[Recorded data]
---

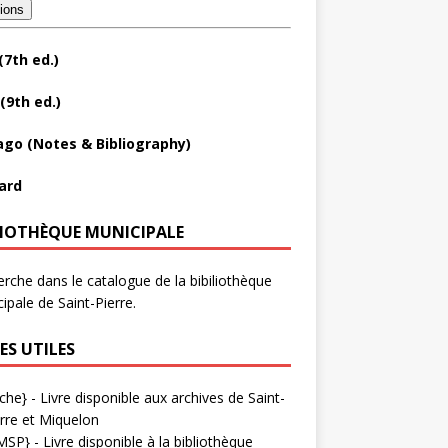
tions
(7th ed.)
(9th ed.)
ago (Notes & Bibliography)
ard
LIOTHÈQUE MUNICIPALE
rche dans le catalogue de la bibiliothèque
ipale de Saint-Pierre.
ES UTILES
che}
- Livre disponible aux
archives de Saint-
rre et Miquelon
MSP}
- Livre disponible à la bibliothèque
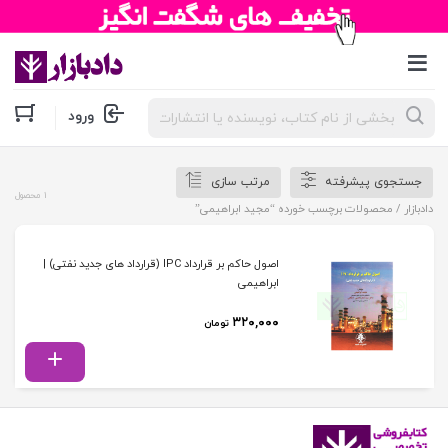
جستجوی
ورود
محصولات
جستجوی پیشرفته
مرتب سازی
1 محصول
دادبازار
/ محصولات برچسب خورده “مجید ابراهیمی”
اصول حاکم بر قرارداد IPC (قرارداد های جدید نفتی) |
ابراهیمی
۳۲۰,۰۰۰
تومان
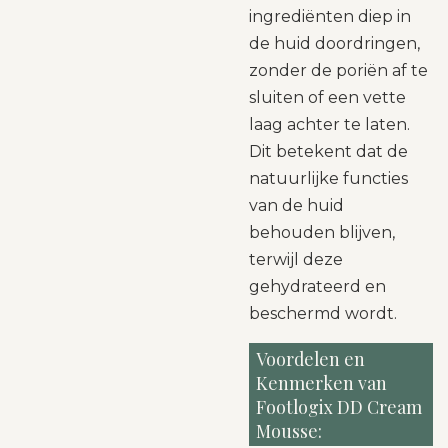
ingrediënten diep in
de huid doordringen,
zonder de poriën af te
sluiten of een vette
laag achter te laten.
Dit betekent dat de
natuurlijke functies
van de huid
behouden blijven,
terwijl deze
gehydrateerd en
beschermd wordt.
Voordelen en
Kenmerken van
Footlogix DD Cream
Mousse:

---

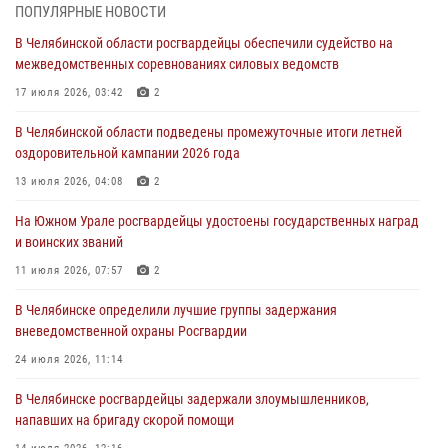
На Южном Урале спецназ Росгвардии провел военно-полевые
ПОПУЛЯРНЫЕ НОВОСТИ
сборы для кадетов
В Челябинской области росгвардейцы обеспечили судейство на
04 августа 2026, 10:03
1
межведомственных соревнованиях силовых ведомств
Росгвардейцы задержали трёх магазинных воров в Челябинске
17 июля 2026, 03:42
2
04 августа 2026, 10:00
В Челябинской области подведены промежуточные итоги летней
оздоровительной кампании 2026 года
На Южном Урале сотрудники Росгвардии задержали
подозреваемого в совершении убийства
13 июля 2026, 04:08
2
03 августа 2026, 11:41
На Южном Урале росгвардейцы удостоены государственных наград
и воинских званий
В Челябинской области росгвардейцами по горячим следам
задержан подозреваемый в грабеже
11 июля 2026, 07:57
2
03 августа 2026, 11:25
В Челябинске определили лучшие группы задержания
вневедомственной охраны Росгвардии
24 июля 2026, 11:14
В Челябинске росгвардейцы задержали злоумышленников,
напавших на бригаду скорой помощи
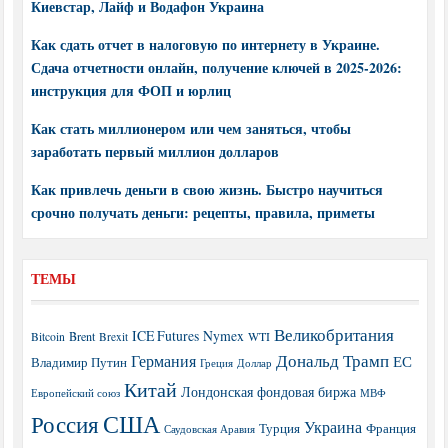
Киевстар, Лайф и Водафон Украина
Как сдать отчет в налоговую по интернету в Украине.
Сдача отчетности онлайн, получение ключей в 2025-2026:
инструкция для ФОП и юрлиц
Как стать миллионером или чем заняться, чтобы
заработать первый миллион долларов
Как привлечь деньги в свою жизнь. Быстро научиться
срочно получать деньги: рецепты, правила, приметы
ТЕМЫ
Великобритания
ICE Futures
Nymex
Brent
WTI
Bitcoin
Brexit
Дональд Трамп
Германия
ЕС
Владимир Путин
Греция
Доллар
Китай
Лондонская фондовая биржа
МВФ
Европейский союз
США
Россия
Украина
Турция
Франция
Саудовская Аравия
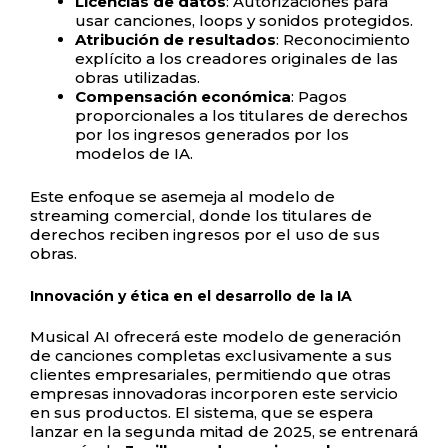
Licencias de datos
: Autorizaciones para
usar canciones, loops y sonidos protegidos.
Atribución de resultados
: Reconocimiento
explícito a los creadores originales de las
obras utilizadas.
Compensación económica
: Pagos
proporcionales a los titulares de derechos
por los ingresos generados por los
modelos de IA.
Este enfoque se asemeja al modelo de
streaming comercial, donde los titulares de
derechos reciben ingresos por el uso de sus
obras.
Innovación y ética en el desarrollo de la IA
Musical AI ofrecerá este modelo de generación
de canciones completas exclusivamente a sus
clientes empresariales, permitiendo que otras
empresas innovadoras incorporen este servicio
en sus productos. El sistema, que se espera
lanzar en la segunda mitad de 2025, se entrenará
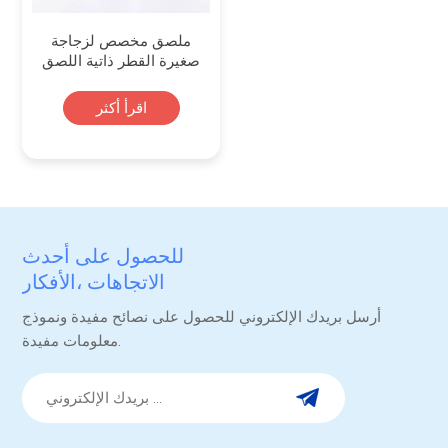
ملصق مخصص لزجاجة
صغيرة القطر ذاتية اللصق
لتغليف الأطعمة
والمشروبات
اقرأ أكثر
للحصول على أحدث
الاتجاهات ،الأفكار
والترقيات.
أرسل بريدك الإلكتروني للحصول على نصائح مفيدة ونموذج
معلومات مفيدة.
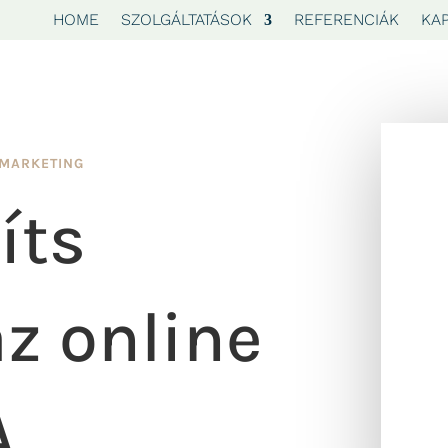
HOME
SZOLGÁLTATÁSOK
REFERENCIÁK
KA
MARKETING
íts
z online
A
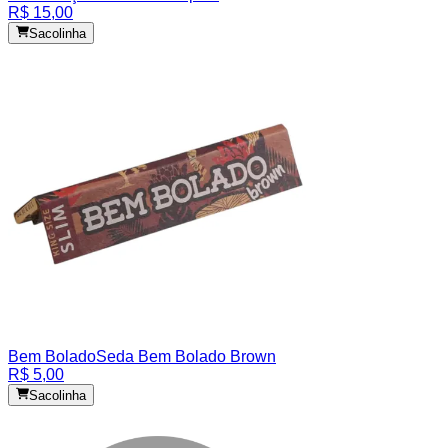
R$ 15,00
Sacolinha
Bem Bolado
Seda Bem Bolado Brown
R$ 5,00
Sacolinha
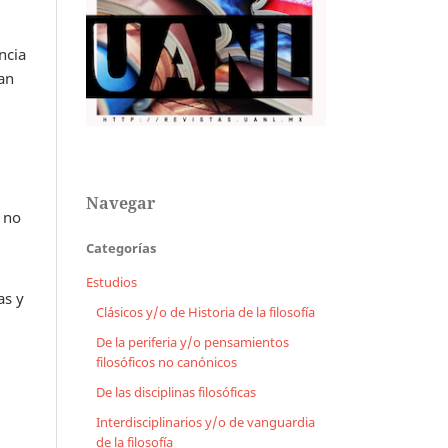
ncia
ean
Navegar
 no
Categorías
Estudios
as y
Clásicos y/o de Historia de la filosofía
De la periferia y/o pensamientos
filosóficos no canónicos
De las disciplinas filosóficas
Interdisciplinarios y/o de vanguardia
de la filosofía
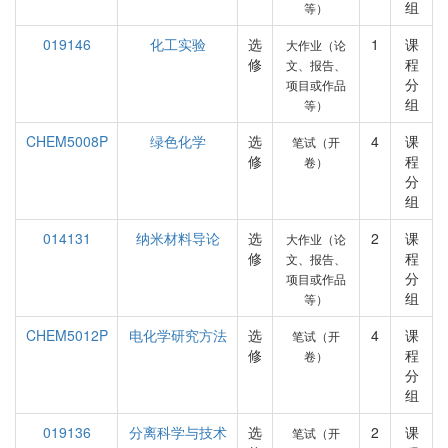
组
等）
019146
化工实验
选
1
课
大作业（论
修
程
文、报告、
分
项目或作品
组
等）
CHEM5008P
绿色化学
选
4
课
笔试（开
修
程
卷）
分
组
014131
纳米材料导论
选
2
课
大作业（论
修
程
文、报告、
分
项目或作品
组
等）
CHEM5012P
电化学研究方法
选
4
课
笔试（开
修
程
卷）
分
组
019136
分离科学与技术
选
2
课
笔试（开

---

WHAT TO PRODUCE:
With no other words, state how many lines above hold the word "Южном".

OUTPUT OF THE TASK:
3